Il résulte de l’ensemble de ces éléments que la société Montsûrs Automobiles représentée par son gérant M. G X, s’est engagée envers les époux Y, en connaissance de cause et avec l’accord des époux X, à effectuer les travaux relatifs aux cuves de carburants installées sur leur bien immobilier, ce qui caractérise une opération de délégation par laquelle les époux
X ont délégué la société Montsûrs Automobiles pour exécuter les obligations qu’ils avaient contractées au profit des époux Y, lesquels ont accepté la société Montsûrs Automobiles comme leur débitrice ; ladite délégation étant cependant imparfaite dés lors que les époux X n’ont pas été expressément déchargés de leur obligation par les époux Y dans les suites de l’apport du fonds de commerce à la société Montsûrs Automobiles et étant observé que les époux X ne prétendent nullement que si la société Montsûrs Automobiles devait être tenue à l’égard des époux Y, ils devraient eux-mêmes être déchargés de cette obligation.

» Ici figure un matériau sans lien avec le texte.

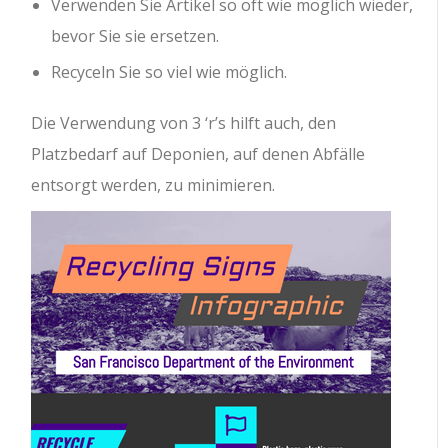
Verwenden Sie Artikel so oft wie möglich wieder,
bevor Sie sie ersetzen.
Recyceln Sie so viel wie möglich.
Die Verwendung von 3 ‘r’s hilft auch, den
Platzbedarf auf Deponien, auf denen Abfälle
entsorgt werden, zu minimieren.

Les époux Y, délégataires, qui conservent leur action contre les époux X, débiteurs d’origine, ont ainsi acquis, en plus, un droit contre la société Montsûrs Automobiles.
Par suite, il convient de confirmer le jugement entrepris en ce qu’il a rejeté la demande de la société Montsûrs Automobile tendant à être mise hors de cause.
- Sur la demande de dommages intérêts des époux Y
Les époux Y font valoir que les travaux d’extraction des cuves ont été réalisés quatre ans après la fin du bail.
Ils soutiennent que la discussion sur le choix entre le simple inertage des cuves ou bien leur extraction est vaine, dés lors que par lettres du 12 février et du 30 juillet 2014 les époux X et la société Montsûrs Automobiles se sont selon eux engagés à procéder à l’extraction des cuves, en faisant observer que le diagnostic des sols sollicité par la société Montsûrs Automobiles a recommandé cette solution.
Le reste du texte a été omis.